======== Supplied text ========

I have held to a fairly rigorous traditionalism in my painting, as it seemed a more direct responsiveness through observation would lead to less mannered or arbitrary stylization. In my later works I feel the degree of expressiveness suits the uncovering of less conscious and more directly emotional and preconscious undercurrents which underly the formation of myth, metaphor and symbol in representational painting.
Painter Stephen Scott’s emphasis is a focus on subject and lyrical subjective representation. The transcendent experience which Scott seeks through painting is an attempt to fuse perceived universal truths through the juxtapositon of iconic symbolisms and surface as metaphor (lyrical constructions) in an effort to gain articulation in his painterly expression.
Stephen Scott has both a fine eye and hand. He often paints directly from nature and that gives value to the immediacy of his art. Stephen is also an unabashed romantic and that, in this time and age, is a very good thing when so many of us are trying to be pragmatic about everything in our lives. Today there seems to be little mainstream interest in landscape art perhaps because it does not fit readily into the Postmodern mode except perhaps as a vehicle for irony. But Stephen as a romantic — he paints landscape as a window to an understanding of nature, as a thing of beauty. There is only his sense of that what was before his eyes waiting to be discovered by him and now shared with us.

======== Material provided ========

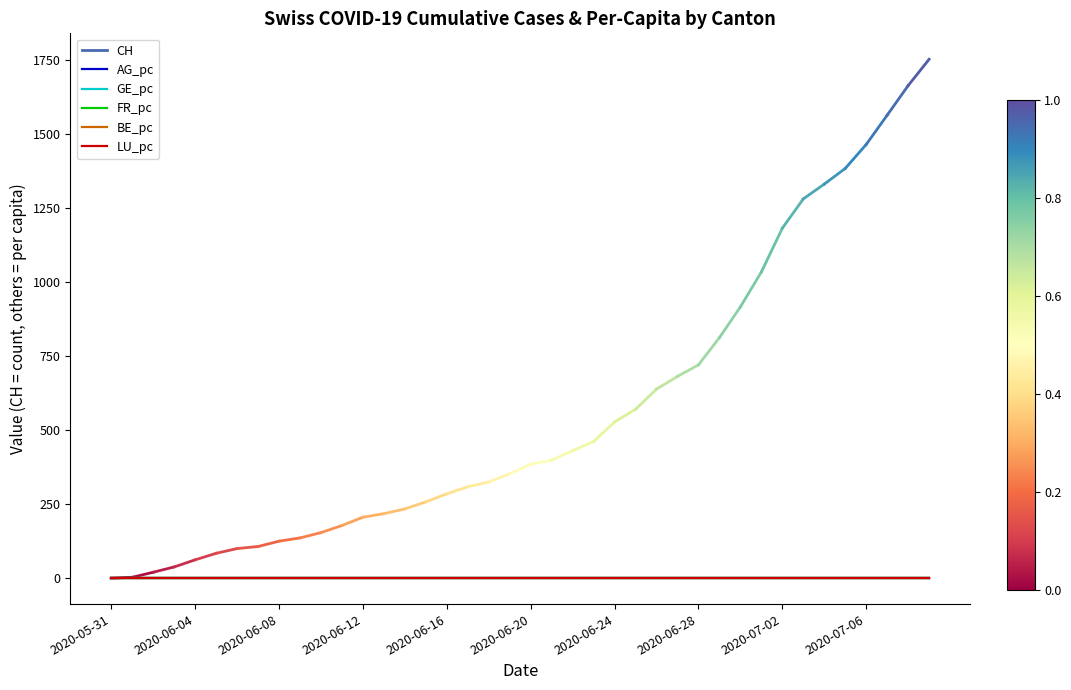

How many lines are shown in the chart?

5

========

• [Problems to solve]:
1) In the passage on painter Stephen Scott, what source does he often paint from directly?
2) Repeat the portion of the passage on Stephen Scott between "I have held" and "in representational painting.", inclusive.

• [Task-by-task answers]:
1) He often paints directly from nature.

2)
I have held to a fairly rigorous traditionalism in my painting, as it seemed a more direct responsiveness through observation would lead to less mannered or arbitrary stylization. In my later works I feel the degree of expressiveness suits the uncovering of less conscious and more directly emotional and preconscious undercurrents which underly the formation of myth, metaphor and symbol in representational painting.